• [AIM OF THE TASK]
In the listing below, locate the line containing "Step: Leave the" and the line containing "mouse_move(325, 217)". Output both of them and every line between, exactly as written, and nothing more.

• [EXERCISE MATERIAL]
- Opening Delimiter -

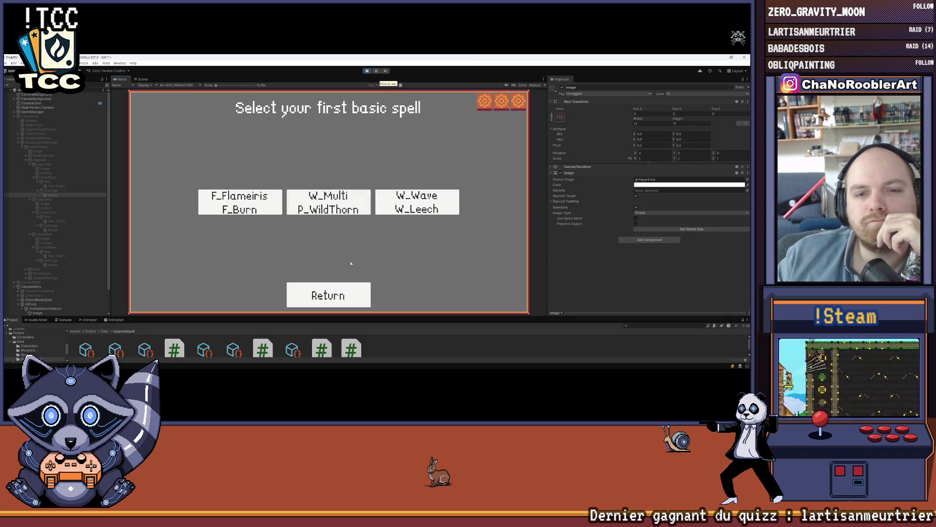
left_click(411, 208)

- Closing Delimiter -
- Opening Delimiter -

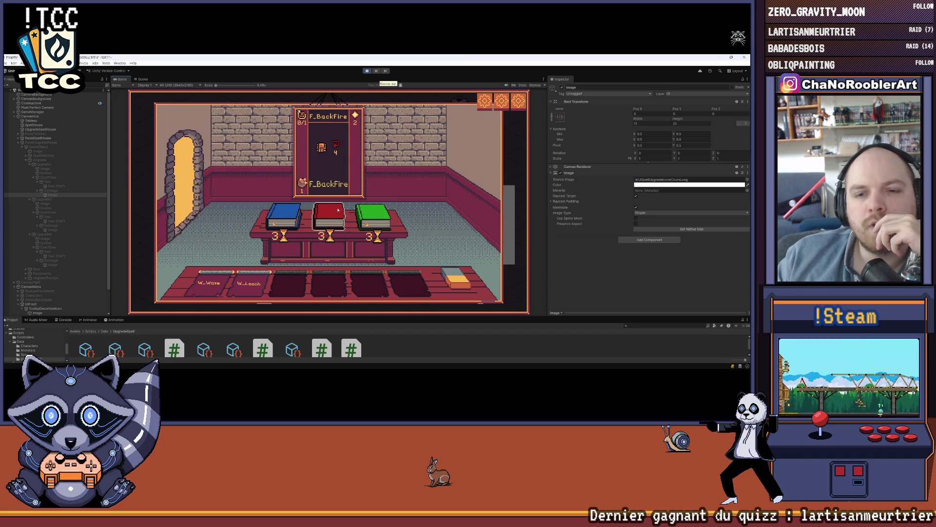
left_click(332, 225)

- Closing Delimiter -
- Opening Delimiter -

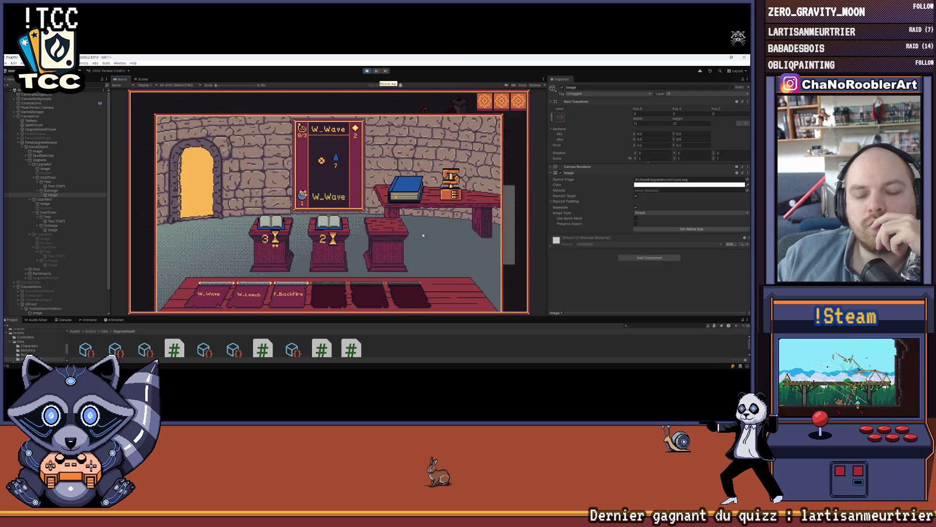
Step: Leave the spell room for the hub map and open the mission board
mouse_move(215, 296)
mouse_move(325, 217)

- Closing Delimiter -

• [RESULT FOR THIS EXERCISE]
Step: Leave the spell room for the hub map and open the mission board
mouse_move(215, 296)
mouse_move(325, 217)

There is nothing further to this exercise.